There's one key component to being a parent that you can't buy, however. It's just as available to the girls in the trailers as it is to the eighteen year-old college freshmen whose life, as they know it, has ended, and to the thirty year-old, two-income professionals who spent last Saturday painting the nursery. It's patience, and if they ever do require a license to parent, 75% of the questions on the written test should determine whether you have any. Because once you've had your kid, it's too late.
There are many ways a child can test his parents' patience. One is by misbehaving. It's the obvious test and perhaps the easiest for parents. After all, who can blame you for losing your patience with a misbehaving child? They are a test, aren't they?
But what about the times when you think if you hear "Hey, Dad?" one more time you'll jump out of your skin?
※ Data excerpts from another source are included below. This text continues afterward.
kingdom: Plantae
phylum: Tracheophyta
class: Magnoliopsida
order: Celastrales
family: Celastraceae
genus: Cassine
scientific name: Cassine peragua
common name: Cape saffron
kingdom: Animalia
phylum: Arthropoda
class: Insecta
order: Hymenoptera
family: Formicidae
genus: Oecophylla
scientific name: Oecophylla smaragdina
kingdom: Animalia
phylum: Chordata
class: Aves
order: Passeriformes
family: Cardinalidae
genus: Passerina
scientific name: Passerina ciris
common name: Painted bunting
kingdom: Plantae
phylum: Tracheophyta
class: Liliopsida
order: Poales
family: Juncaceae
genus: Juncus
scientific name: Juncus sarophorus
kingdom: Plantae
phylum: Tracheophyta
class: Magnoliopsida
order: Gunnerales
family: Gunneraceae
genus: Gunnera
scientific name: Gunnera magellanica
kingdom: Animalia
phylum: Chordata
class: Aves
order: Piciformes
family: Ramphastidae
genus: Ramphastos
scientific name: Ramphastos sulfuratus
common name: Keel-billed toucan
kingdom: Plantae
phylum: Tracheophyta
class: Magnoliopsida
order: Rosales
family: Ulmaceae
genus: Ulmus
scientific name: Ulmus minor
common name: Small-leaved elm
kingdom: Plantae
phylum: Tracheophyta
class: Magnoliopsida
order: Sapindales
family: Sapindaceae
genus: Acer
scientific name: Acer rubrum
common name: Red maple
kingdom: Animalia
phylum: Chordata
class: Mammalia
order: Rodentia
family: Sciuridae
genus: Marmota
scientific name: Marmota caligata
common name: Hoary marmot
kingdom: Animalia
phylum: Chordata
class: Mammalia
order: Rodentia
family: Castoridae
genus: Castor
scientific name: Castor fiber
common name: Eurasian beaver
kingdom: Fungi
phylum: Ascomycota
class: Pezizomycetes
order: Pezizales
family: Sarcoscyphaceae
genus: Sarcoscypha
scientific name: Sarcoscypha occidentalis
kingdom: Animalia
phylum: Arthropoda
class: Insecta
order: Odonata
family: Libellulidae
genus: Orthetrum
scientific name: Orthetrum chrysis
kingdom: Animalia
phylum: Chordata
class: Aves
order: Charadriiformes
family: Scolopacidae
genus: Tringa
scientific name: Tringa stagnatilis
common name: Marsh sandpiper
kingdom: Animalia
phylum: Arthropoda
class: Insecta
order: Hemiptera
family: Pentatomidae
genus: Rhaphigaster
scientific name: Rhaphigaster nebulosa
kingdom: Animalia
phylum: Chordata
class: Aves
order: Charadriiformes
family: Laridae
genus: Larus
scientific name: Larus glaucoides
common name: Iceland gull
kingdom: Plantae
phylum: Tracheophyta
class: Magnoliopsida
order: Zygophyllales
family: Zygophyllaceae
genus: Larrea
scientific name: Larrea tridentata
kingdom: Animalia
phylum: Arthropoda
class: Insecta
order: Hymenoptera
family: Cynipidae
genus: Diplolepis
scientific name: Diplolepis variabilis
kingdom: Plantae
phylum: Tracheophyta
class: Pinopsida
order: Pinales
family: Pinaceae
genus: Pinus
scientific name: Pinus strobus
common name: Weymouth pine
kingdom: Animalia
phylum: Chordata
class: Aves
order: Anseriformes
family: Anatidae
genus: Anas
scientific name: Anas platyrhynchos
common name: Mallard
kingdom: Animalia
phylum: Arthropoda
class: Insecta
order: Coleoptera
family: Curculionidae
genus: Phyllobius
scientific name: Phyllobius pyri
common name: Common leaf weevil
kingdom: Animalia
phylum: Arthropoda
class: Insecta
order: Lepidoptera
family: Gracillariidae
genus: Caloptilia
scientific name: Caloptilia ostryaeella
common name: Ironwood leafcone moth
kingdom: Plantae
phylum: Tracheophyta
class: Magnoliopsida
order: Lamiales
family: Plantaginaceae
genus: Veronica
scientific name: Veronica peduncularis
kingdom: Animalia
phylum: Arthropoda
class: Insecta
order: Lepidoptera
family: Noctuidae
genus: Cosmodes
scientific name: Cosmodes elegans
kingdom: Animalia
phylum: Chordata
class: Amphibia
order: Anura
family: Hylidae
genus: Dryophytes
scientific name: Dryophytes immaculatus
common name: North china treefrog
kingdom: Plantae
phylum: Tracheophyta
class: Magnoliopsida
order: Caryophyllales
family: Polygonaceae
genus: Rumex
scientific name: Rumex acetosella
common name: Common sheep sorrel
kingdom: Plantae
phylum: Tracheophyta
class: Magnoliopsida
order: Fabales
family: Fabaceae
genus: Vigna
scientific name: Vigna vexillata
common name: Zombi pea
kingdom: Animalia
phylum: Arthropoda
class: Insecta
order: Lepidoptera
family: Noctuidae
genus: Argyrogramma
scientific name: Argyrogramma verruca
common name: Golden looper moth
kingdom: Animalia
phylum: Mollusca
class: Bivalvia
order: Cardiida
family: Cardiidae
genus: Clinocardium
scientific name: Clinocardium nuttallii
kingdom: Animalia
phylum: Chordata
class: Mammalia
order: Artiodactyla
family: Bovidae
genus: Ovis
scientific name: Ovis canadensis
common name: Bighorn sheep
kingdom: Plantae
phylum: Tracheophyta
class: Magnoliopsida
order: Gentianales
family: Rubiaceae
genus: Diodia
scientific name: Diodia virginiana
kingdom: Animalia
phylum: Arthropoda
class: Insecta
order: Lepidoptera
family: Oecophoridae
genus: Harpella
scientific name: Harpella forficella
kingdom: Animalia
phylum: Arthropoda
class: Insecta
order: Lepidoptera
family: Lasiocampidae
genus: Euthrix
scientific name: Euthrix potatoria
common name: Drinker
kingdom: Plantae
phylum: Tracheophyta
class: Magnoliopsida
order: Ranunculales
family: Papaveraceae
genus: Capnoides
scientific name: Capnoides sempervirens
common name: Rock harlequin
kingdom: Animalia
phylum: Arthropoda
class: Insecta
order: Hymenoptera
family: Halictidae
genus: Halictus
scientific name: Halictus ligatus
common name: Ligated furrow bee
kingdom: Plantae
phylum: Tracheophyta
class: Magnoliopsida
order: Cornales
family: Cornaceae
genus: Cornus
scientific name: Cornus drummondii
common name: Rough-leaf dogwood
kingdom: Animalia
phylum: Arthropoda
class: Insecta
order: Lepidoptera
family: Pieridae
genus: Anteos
What about when you ask your child to pick the clothes up off his floor and he picks up everything except one sock? Surely, you should be able to handle those situations with poise. They're everyday occurances. If you can't handle that, well...
Like my father before me, I have an erratic relationship with patience. Under the correct circumstances, I can be very patient. I can easily provide answers to life's big questions, taking the time to craft lucid explanations, welcoming questions and, as I learned while getting my (unused) Masters in Education, checking for understanding.
Unfortunately, when my patience goes, it goes all at once and without warning. So while the tenth "Hey, Dad?" may elicit a pleasant response, the eleventh might bring down thunder worthy of the Seven Plagues. Of this I am not proud.
Since there's no way I would have passed the "Patience" portion of the Parenting License exam, I take solace in knowing that we at least stopped at one kid. I shudder to think of how I would balance the "Hey, Dads" of multiple children, or what methods I would use to separate them when they're at each others' throats. No, I'm maxed out at one. I mean, I can usually handle it. Having lived in the adult world for awhile, I've gotten more used to swallowing anxiety and anger than I was 20 years ago. Me as a teenage dad? Forget about it.
Sandra Bullock, though more consistent than me, is also no virtue of patience. Of the many hackneyed phrases you might hear bandied about our house, "(He)(She) has the patience of a saint," will not be included.
And of course our reward for this is that we've passed it directly down to our Jawa, who can often be found pounding on his keyboard and/or yelling at his computer when our wireless connection fails, or producing a child-sized version of the "Grrrr" growl I often use descriptively when words are simply too pedestrian.
I would like to be more patient and in fact vow to be in the wake of every single disagreement I have, not just with the Jawa but with everyone in my world. At work, I tell myself I will not overreact the next time the sales people ask me to do something I hate. Next time, I say, I will just accept my fate. I'm going to have to do whatever they want anyway, so why waste energy getting mad?
Next time I will not get angry at the guy who waits in the middle of the intersection for an entire cycle of the traffic light before turning left. Years ago, I conquered the urge to run across busy streets as the "Walk" sign winds down. Maybe I can do that while behind the wheel, too.
As for parenting, it is a job that requires constant (and constantly-changing) patience. And just when you master one element, when you've figured out the most effective means of engaging with your Jawa, whatever his mood, well, that's when he changes the rules again, forcing you to hit reset on the whole thing.
And it's not like you have downtime for these constant adjustments. Between the constant changing and almost as constant challenges, I'm about ready to quit my gym membership. I'm getting all kinds of a workout just by walking through the front door every night.